• **TASK TO CARRY OUT**
The string "orçamento" appears in some lines of the entries that follow; copy each such line.

Stored data entries:
--
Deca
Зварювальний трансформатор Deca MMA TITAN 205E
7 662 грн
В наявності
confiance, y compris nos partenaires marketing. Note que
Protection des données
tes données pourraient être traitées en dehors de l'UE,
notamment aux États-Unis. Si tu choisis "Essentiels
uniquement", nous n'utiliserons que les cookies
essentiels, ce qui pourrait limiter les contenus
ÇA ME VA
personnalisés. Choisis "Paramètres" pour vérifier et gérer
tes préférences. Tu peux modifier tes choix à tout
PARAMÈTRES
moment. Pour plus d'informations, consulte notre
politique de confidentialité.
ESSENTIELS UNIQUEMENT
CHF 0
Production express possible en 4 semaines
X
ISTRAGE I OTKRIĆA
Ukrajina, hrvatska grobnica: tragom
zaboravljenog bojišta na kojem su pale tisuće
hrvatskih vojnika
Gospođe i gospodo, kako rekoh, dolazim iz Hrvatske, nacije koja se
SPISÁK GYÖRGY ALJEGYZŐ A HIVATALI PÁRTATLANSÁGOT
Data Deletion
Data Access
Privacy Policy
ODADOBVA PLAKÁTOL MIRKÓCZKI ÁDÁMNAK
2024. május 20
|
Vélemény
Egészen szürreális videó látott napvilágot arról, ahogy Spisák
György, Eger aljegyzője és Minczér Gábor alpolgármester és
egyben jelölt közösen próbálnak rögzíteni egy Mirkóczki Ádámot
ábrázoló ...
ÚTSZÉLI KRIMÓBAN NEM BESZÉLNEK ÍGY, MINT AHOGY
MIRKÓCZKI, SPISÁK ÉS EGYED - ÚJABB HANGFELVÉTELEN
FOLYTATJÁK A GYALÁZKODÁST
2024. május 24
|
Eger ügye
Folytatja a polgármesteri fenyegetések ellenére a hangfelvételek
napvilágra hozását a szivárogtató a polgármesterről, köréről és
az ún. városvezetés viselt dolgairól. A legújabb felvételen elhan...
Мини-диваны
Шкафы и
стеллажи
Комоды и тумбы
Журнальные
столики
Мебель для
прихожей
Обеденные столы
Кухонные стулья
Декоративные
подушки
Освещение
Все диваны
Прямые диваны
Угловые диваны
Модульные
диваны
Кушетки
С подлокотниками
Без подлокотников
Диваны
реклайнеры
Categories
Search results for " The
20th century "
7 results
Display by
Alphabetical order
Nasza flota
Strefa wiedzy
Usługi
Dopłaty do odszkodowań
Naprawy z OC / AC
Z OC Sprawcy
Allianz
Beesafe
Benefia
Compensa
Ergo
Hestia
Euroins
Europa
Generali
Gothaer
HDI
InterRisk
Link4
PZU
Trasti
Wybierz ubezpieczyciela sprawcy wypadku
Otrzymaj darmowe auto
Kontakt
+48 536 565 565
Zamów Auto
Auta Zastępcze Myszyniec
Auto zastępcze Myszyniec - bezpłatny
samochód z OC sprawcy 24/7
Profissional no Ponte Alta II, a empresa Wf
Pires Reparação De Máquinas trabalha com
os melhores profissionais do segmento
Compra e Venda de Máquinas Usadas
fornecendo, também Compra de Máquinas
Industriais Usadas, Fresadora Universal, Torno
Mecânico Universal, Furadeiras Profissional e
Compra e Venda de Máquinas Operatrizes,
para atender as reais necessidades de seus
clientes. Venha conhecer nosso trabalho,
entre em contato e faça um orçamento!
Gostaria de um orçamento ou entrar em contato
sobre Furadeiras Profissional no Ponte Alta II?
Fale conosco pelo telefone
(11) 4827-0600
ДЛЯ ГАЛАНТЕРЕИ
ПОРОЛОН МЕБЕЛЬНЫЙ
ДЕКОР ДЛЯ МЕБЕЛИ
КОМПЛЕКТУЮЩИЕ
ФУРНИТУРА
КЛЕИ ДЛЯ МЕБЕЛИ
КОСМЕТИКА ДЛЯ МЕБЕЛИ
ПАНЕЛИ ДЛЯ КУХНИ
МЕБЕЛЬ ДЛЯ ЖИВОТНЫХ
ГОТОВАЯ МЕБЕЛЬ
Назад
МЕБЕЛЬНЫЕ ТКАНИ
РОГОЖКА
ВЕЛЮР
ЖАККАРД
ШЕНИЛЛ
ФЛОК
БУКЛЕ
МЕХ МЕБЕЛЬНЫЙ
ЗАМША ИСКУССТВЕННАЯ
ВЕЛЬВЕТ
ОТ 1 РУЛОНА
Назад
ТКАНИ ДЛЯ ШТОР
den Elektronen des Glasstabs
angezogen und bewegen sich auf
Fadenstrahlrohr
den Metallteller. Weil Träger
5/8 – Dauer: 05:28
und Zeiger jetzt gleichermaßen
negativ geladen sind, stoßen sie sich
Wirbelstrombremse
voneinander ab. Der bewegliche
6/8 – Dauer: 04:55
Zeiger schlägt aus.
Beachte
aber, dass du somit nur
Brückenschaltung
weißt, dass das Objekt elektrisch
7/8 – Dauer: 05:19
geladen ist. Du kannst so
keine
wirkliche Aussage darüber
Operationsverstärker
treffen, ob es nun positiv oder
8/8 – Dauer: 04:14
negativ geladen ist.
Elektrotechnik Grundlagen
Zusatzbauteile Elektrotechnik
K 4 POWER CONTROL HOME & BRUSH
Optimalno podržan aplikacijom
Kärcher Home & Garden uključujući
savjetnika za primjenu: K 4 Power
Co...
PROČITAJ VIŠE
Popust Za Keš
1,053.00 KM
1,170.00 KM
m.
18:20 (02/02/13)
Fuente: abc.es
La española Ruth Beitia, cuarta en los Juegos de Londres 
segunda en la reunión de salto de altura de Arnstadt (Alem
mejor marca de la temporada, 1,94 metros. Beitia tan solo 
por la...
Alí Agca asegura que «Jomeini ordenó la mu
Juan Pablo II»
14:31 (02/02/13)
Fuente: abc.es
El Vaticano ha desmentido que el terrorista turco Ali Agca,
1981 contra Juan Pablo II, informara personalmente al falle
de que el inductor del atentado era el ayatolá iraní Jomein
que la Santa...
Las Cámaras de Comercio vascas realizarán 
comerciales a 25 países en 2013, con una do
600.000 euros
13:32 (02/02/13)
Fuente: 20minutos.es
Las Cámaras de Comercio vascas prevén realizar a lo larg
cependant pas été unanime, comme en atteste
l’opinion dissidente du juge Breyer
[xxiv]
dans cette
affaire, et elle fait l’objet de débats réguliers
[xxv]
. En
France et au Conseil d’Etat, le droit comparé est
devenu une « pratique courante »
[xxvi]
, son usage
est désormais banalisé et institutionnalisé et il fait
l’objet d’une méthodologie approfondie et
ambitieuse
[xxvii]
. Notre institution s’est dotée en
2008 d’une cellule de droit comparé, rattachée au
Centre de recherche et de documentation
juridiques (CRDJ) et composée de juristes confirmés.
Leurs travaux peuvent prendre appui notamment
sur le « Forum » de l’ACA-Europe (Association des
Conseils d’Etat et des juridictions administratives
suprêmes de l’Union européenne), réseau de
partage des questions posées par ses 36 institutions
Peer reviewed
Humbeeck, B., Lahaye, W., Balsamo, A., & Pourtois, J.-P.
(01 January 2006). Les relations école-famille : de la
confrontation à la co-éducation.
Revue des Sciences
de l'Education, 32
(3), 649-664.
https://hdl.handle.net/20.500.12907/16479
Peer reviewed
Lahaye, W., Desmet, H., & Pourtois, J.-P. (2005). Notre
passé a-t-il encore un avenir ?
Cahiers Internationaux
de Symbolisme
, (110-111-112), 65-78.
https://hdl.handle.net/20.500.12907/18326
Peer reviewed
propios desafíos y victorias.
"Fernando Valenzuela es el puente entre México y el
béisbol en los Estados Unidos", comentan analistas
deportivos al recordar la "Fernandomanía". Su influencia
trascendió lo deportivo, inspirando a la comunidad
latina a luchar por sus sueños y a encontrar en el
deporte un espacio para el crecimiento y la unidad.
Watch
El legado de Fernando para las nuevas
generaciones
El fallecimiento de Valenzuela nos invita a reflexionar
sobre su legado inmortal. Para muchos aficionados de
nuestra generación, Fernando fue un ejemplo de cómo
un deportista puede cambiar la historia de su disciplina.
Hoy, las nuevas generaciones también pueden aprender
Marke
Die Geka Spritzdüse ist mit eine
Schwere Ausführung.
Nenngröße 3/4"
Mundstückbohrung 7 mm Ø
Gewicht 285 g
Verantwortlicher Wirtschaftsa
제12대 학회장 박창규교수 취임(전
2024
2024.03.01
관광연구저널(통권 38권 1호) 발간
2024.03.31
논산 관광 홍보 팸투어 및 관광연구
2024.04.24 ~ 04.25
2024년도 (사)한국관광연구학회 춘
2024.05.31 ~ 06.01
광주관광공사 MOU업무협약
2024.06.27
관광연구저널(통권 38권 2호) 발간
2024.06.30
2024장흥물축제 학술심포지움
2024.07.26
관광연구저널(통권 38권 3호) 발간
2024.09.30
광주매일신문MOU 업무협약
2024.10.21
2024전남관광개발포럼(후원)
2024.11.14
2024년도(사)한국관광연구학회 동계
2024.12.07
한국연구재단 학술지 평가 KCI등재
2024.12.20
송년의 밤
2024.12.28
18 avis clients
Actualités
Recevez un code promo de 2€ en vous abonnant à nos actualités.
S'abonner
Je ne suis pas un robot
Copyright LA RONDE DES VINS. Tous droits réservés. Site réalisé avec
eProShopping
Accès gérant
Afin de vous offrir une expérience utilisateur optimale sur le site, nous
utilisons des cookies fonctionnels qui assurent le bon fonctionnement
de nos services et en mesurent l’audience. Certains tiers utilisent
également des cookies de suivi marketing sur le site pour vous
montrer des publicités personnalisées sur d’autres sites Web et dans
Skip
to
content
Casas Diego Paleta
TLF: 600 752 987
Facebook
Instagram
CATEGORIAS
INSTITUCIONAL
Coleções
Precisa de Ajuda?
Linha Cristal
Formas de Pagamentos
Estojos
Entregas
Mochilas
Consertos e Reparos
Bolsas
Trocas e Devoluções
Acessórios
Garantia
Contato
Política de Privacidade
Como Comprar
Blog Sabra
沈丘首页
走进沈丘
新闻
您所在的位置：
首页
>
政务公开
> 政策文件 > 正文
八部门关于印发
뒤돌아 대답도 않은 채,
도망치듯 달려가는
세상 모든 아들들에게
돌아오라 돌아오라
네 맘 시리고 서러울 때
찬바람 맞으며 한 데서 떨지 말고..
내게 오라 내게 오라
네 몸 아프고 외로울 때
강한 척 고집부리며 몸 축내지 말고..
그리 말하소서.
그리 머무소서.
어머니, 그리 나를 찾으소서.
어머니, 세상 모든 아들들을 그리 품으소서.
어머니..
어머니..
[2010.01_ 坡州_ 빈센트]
--
• **EXERCISE RESULT**
entre em contato e faça um orçamento!
Gostaria de um orçamento ou entrar em contato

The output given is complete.